News / Africa

    Ethiopian Journalists Charged With Inciting Public Violence

    Marthe van der Wolf
    Authorities in Ethiopia have arrested nine journalists and bloggers and charged them with working with a foreign organization to incite public violence. 

    Six bloggers and three journalists were taken into police custody late last week after their houses were searched. They appeared in court Sunday morning and were informed of the charges against them: working with a foreign organization that claims to be a human rights group and agreeing to incite public violence through social media.

    According to Lily Yekoye, a friend of one of the jailed journalists, friends and family are being denied access to their loved ones.
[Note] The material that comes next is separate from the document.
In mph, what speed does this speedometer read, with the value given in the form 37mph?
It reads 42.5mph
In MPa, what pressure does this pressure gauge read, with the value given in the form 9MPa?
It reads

    “After we found out about his arrest Friday night, we went on Saturday morning to drop him breakfast and they told us that they are not allowed to have visitors," she said. "We can only drop the meal at the gate. That was what was happening both Saturday and Sunday, we just dropped the meals.”

    Journalist Tsion Girma, a neighbor of arrested journalist Tesfalem Weldeyes, was present when Tesfalem was taken away by nine men in civilian clothes and two in police uniforms. She said she was very surprised by the arrest.

    “He is not an activist, he is a professional journalist," she said, adding that she was surprised by the arrest. "I known him for the last 10 years, we worked together.”

    The bloggers are from a collective called Zone 9, whose activities the journalists had suspended in recent months, citing harassment. Last week they announced plans to restart their online activities.

    The court case against the bloggers and journalists has been adjourned until May 7.

    About 40 supporters of the opposition Blue Party were also arrested on Thursday and Friday when preparing for a demonstration that was held Sunday.

    Twelve have been released, including party chairman Yilkal Getnet, who says 28 party members are still in police custody for promoting the demonstration.

    “But when we tried to promote and distribute flyers for the demonstration, the sub-city police denied us and restricted us by saying they don’t have any information whether this demonstration is legal or not,” he said.

    The Blue Party said it had sought government approval to hold the rally.

    Human rights organizations such as Amnesty International have criticized the arrests, saying they "appear to be yet another alarming round-up of opposition or independent voices.”

    An adviser to Ethiopia's prime minister, Getachew Redda, says there is "no crackdown of any sort" but adds the arrested people are criminal suspects.

    He also stated that "simply because someone says inflammatory remarks on Twitter or Facebook, doesn’t make them journalists" — but added that if journalists are involved in any criminal activity, "they will be investigated and arrested."

    Ethiopia holds its next national elections in May 2015. About nine months before the 2010 elections there were also many arrests in a single week, including that of prominent blogger Eskinder Nega.